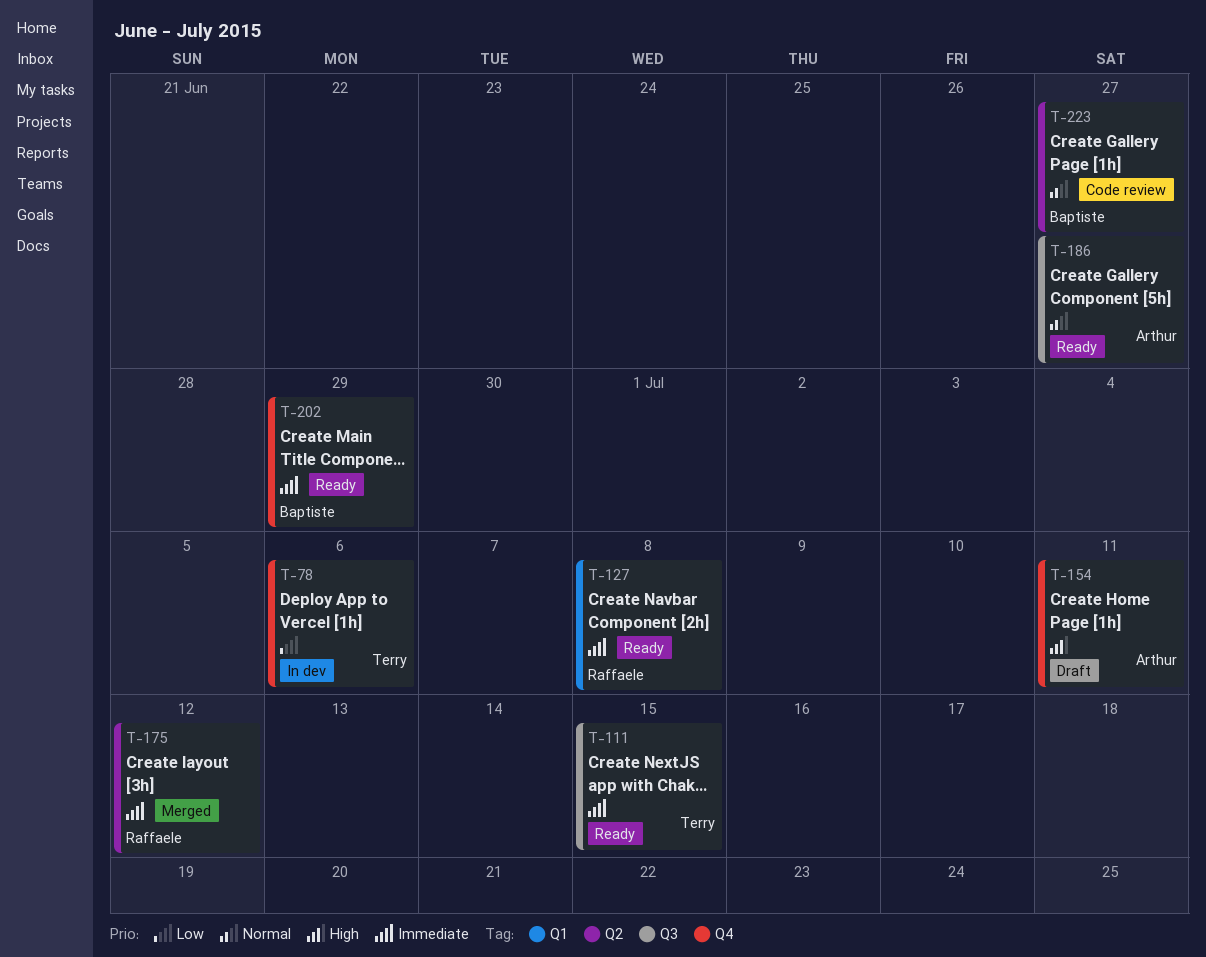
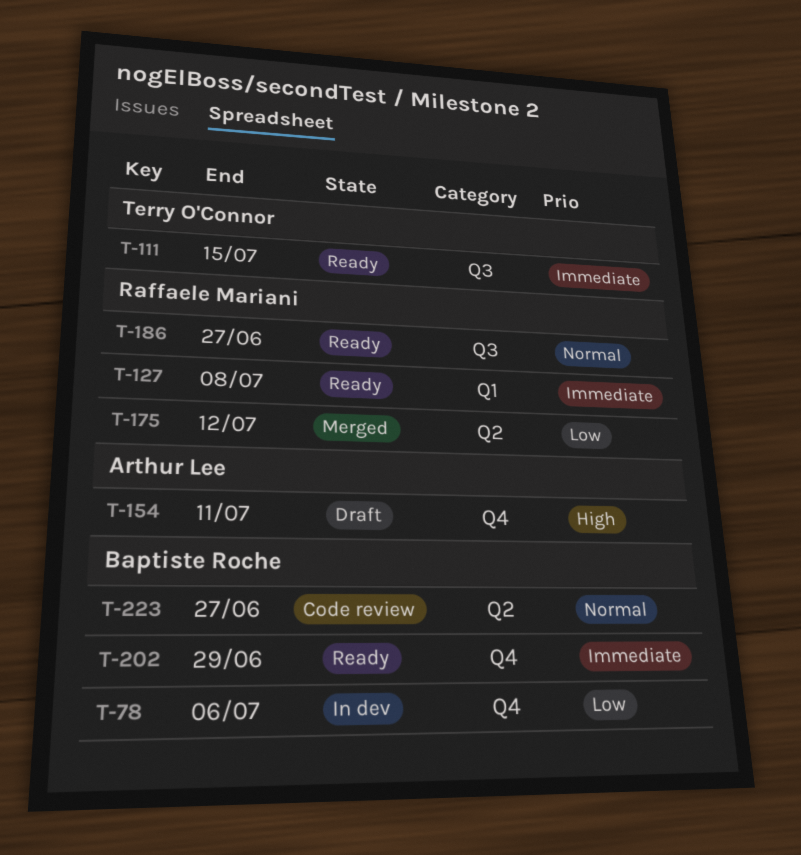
T-78, owner: Terry O'Connor -> Baptiste Roche
T-175, priority: Immediate -> Low
T-186, owner: Arthur Lee -> Raffaele Mariani

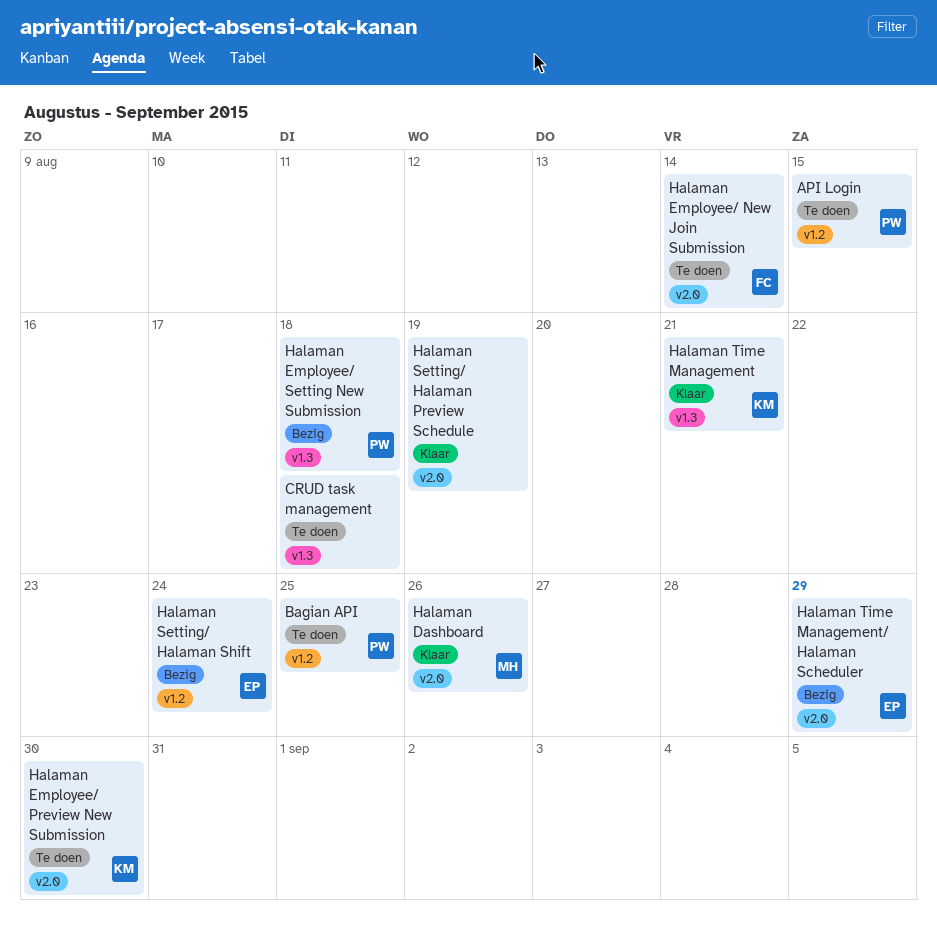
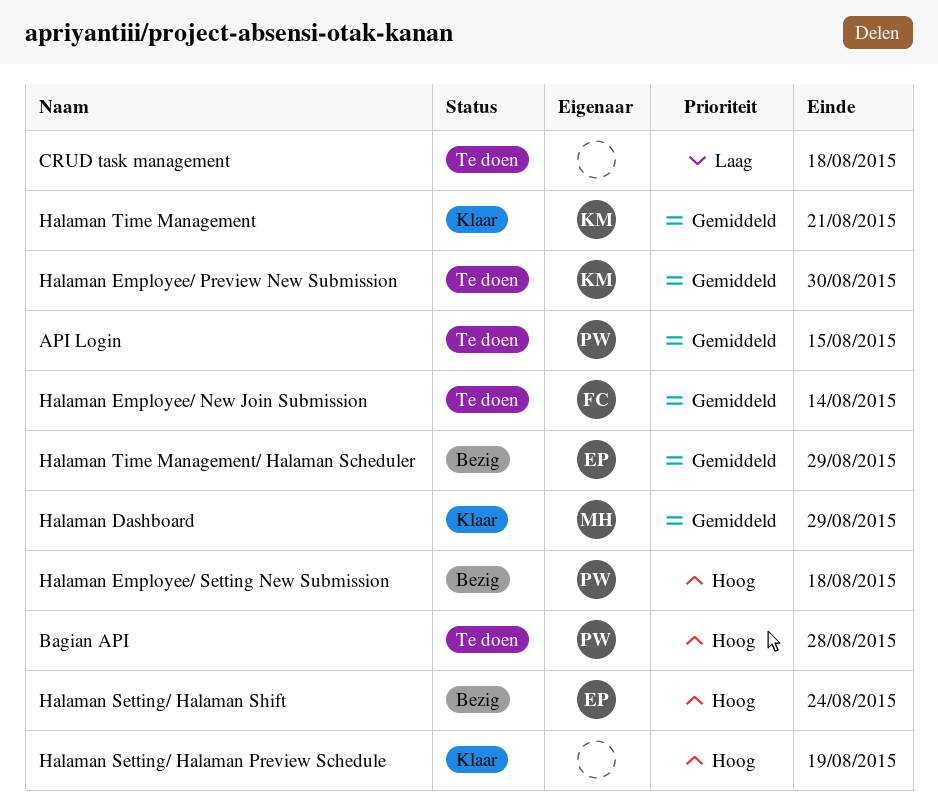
Bagian API, due: Aug 25 -> Aug 28
Halaman Dashboard, due: Aug 26 -> Aug 29

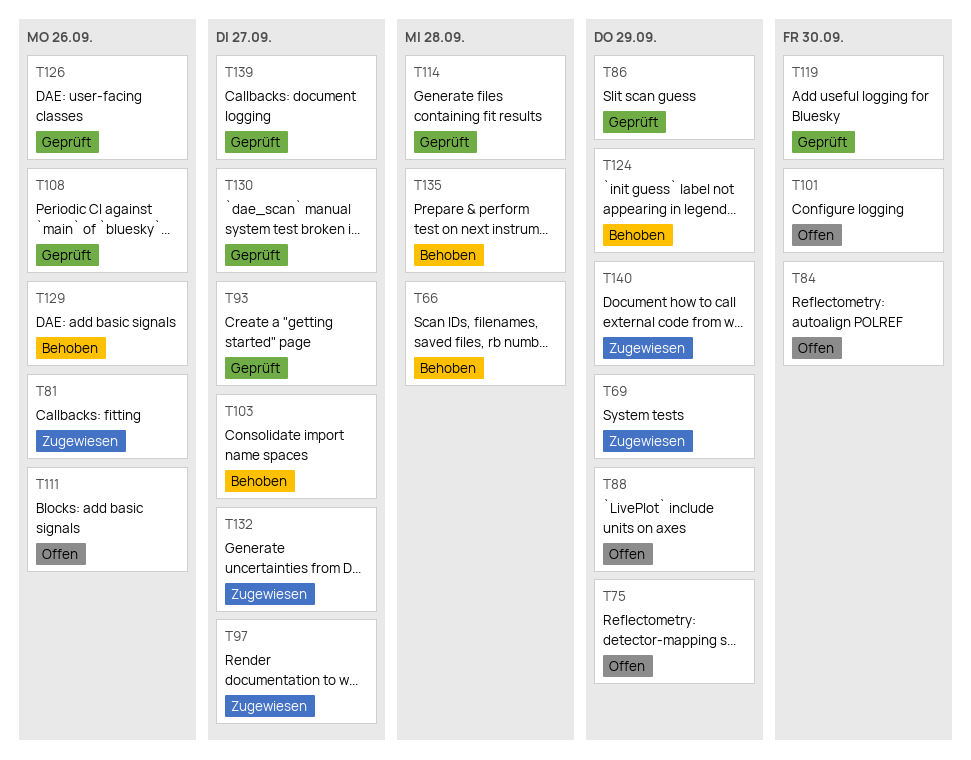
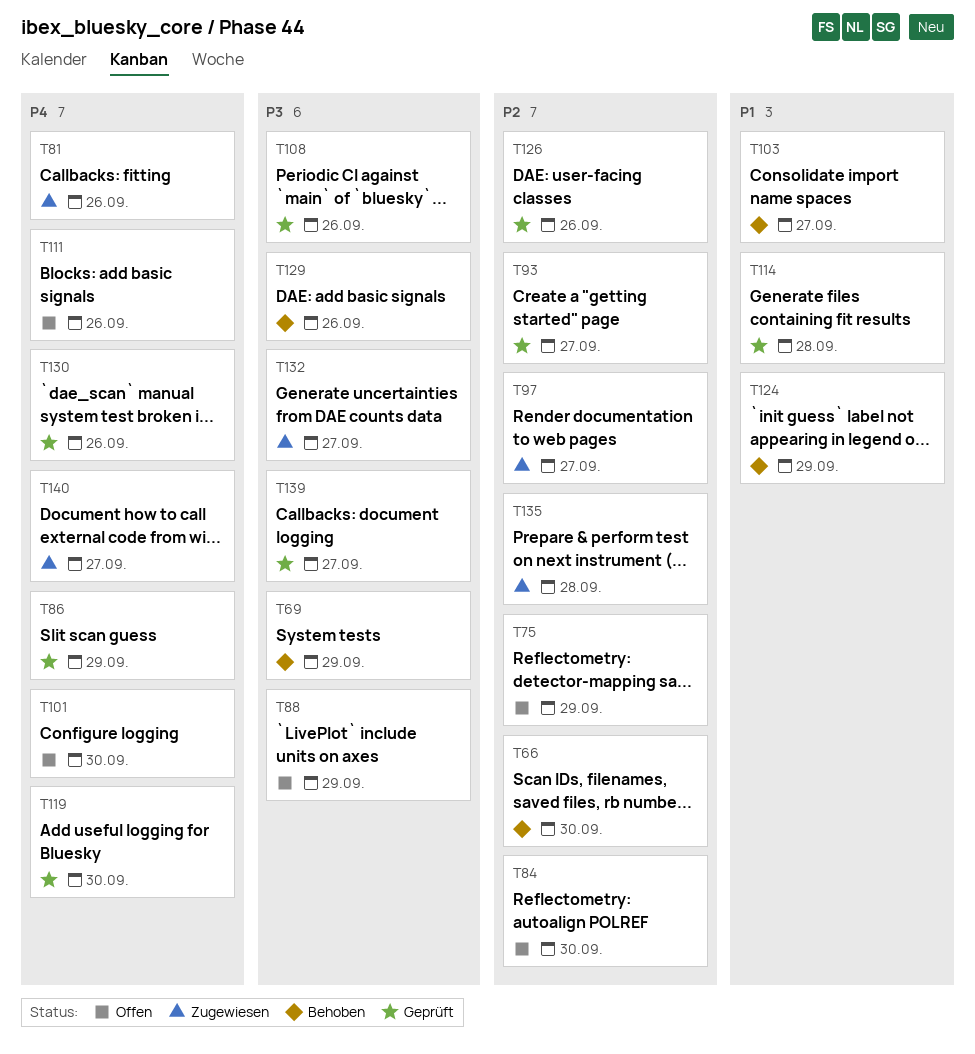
T66, due: Sep 28 -> Sep 30
T69, status: Zugewiesen -> Behoben
T130, due: Sep 27 -> Sep 26
T135, status: Behoben -> Zugewiesen
T140, due: Sep 29 -> Sep 27

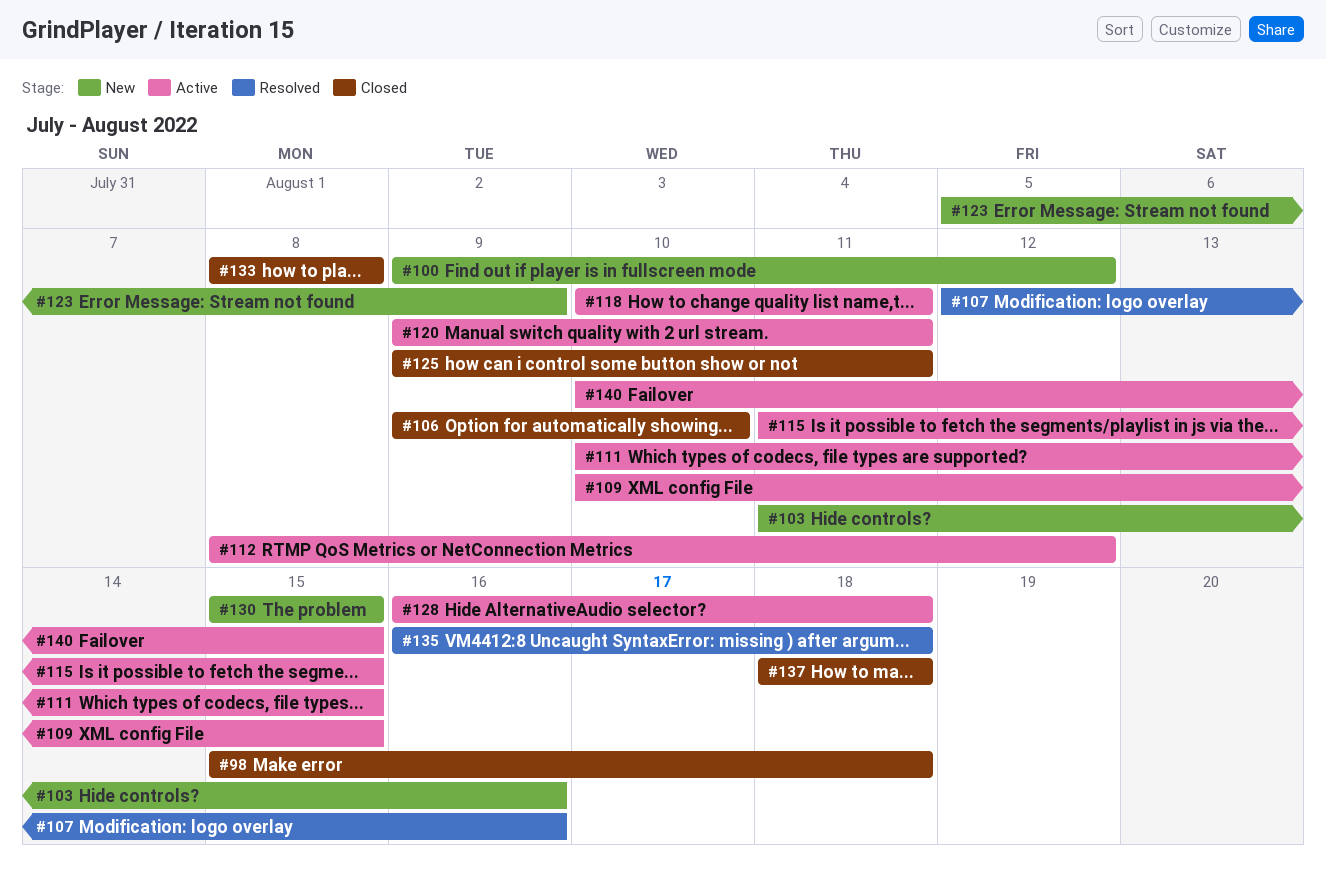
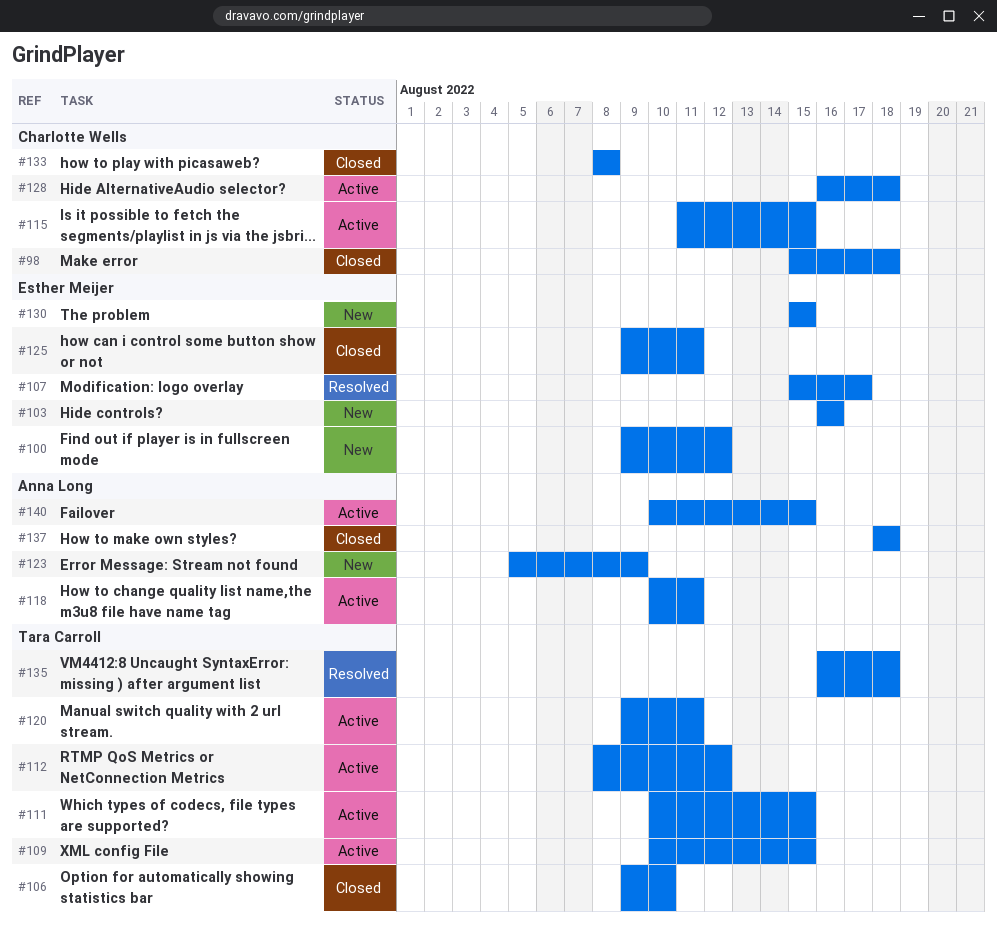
#103, start: Aug 11 -> Aug 16
#107, start: Aug 12 -> Aug 15
#107, due: Aug 16 -> Aug 17

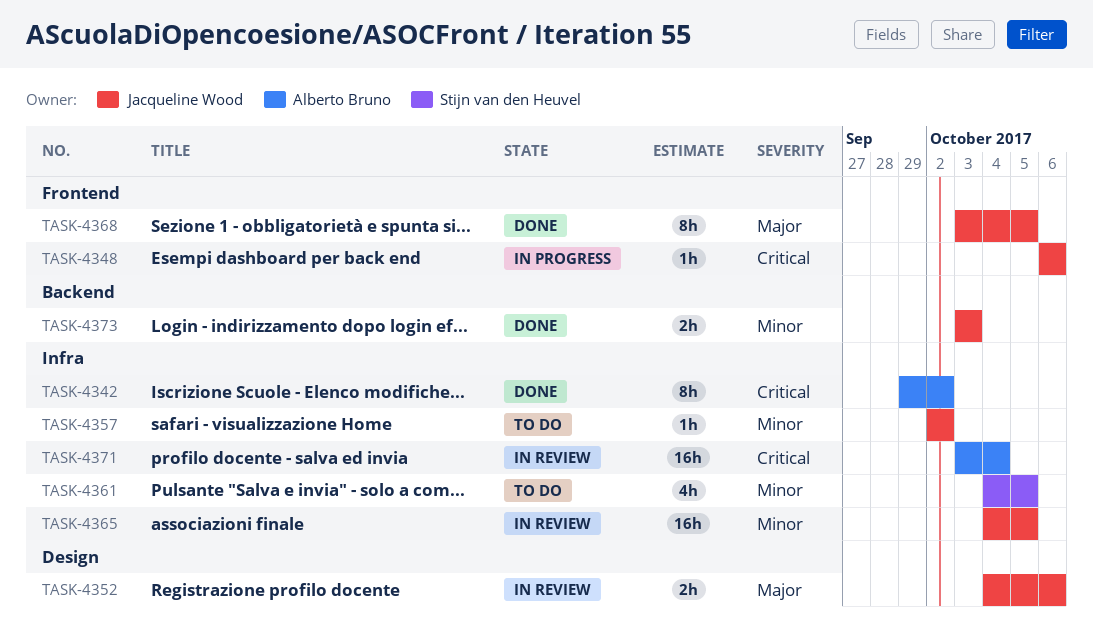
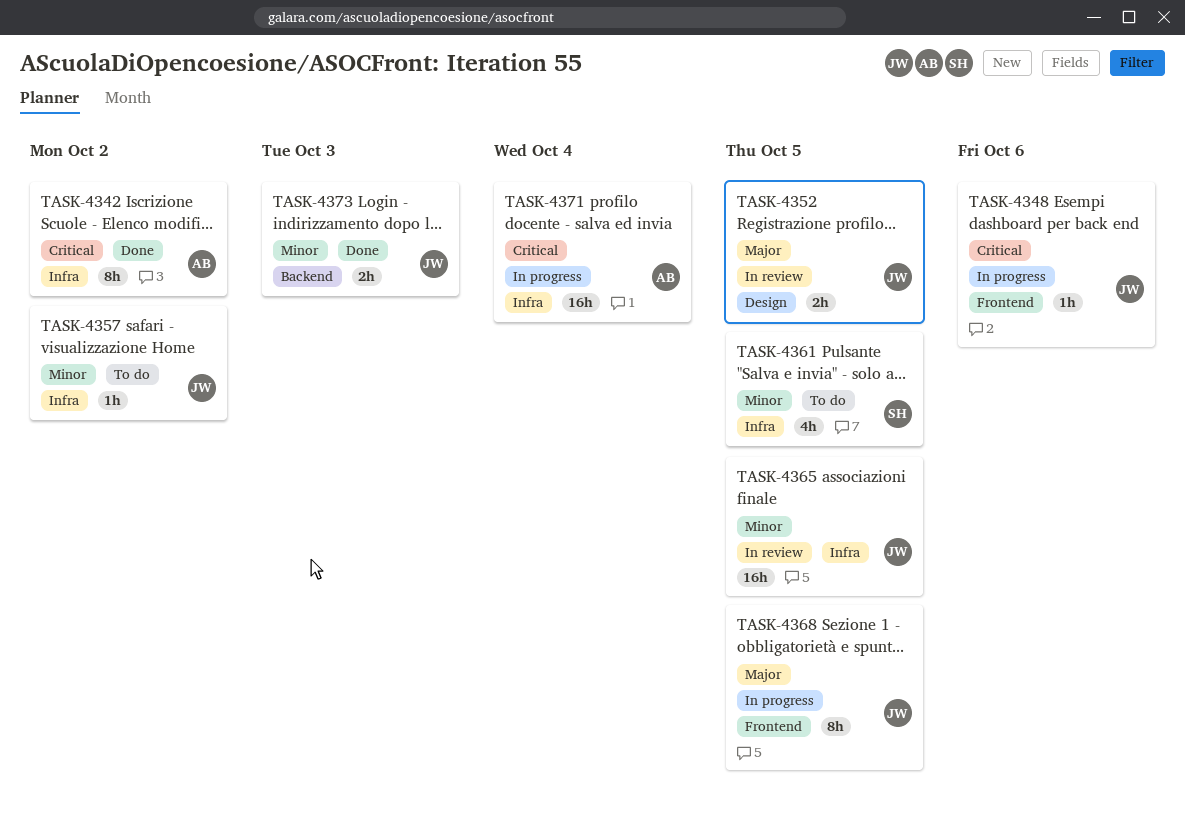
TASK-4352, due: Oct 6 -> Oct 5
TASK-4368, status: Done -> In progress
TASK-4371, status: In review -> In progress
────────────────────
TASK ITEM | Repeat exactly, and only, the lines from the one containing "TASK-4352, due: Oct 6 -> Oct 5" through the end of the material.

SOLUTION FOR THIS TASK |
TASK-4352, due: Oct 6 -> Oct 5
TASK-4368, status: Done -> In progress
TASK-4371, status: In review -> In progress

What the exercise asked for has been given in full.